Rheumatoid Arthritis, sometimes called RA, is a degenerative form of arthritis that can affect someone with RA’s entire health and outlook. It is not an easy condition to diagnose and can look like other illnesses. The symptoms are not consistent for RA and can fade and flare in some people, multiple rounds of testing may need to be done. While X-rays can show evidence of some forms of arthritis, RA will only show evidence of damaged joints after the disease has progressed. Many people diagnosed with RA are diagnosed early in life, however, there is also Elderly Onset Rheumatoid Arthritis (EORA).

Managing RA is best done early and aggressively, once damage is done to the joints it’s irreversible. Having said that, there are many ways to reduce the damage RA can do to your joints, slowing the effects of the degenerative nature of the disease. Here are a few to help when working your clients for home health care.

  • Encouraging your client to exercise on a regular basis. This can be anything from walking to sitting exercises to help get blood flow to the joints and increase flexibility.

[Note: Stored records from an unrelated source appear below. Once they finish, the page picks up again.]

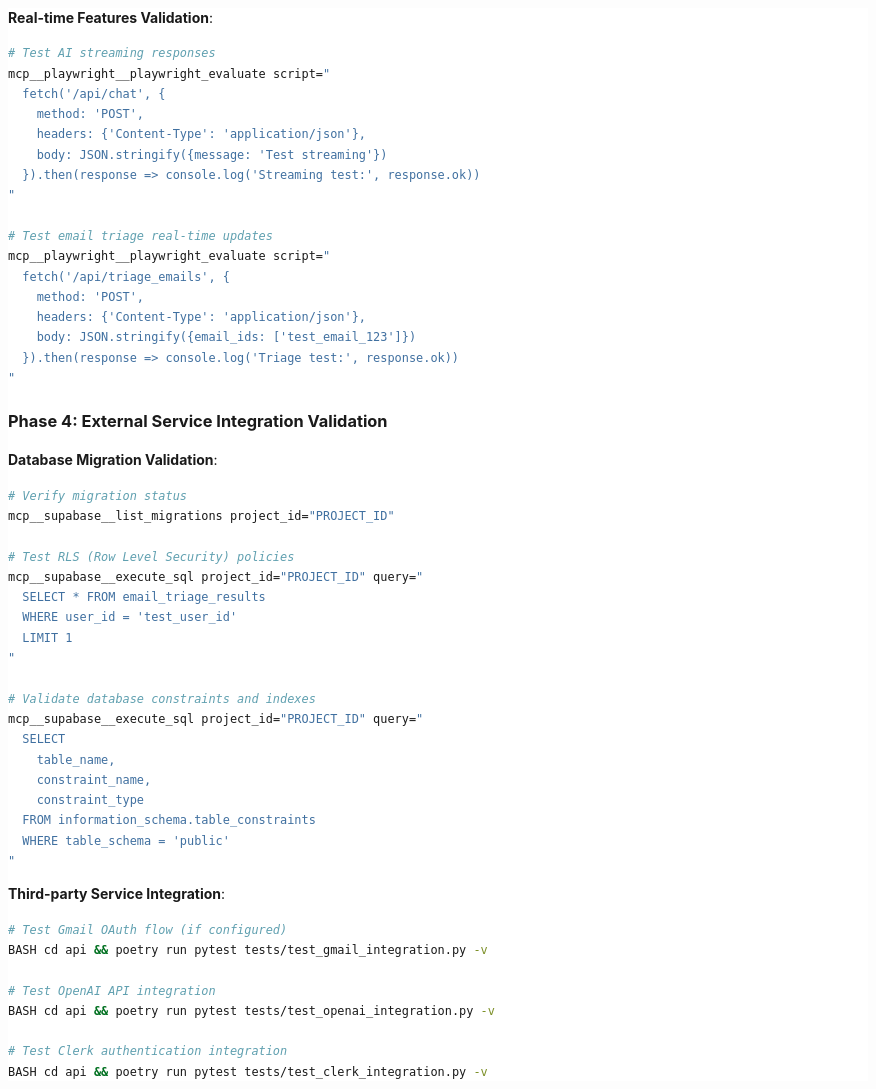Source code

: **Real-time Features Validation**:

```bash
# Test AI streaming responses
mcp__playwright__playwright_evaluate script="
  fetch('/api/chat', {
    method: 'POST',
    headers: {'Content-Type': 'application/json'},
    body: JSON.stringify({message: 'Test streaming'})
  }).then(response => console.log('Streaming test:', response.ok))
"

# Test email triage real-time updates
mcp__playwright__playwright_evaluate script="
  fetch('/api/triage_emails', {
    method: 'POST',
    headers: {'Content-Type': 'application/json'},
    body: JSON.stringify({email_ids: ['test_email_123']})
  }).then(response => console.log('Triage test:', response.ok))
"
```

### Phase 4: External Service Integration Validation

**Database Migration Validation**:

```bash
# Verify migration status
mcp__supabase__list_migrations project_id="PROJECT_ID"

# Test RLS (Row Level Security) policies
mcp__supabase__execute_sql project_id="PROJECT_ID" query="
  SELECT * FROM email_triage_results 
  WHERE user_id = 'test_user_id' 
  LIMIT 1
"

# Validate database constraints and indexes
mcp__supabase__execute_sql project_id="PROJECT_ID" query="
  SELECT 
    table_name, 
    constraint_name, 
    constraint_type 
  FROM information_schema.table_constraints 
  WHERE table_schema = 'public'
"
```

**Third-party Service Integration**:

```bash
# Test Gmail OAuth flow (if configured)
BASH cd api && poetry run pytest tests/test_gmail_integration.py -v

# Test OpenAI API integration
BASH cd api && poetry run pytest tests/test_openai_integration.py -v

# Test Clerk authentication integration
BASH cd api && poetry run pytest tests/test_clerk_integration.py -v
```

Despite protests of pain in the joints, the movements are good to help lubricate the joints.
  • Recommend acupuncture treatments. This will offer a natural painkiller as acupuncture boosts endorphins.
  • If you have any input on diet as a home health care aide, add in plenty of inflammation reducing foods. There’s not a specific diet that’s recommended for RA, but reducing the amount of sugar intake and eating plenty of greens, fatty fish, nuts, olive oil, fruits. These foods are excellent at reducing inflammation.
  • Working with their doctor and other care providers to help offer the best home health care you possibly can will allow you, as an aide, to know what to do with your client to manage their RA.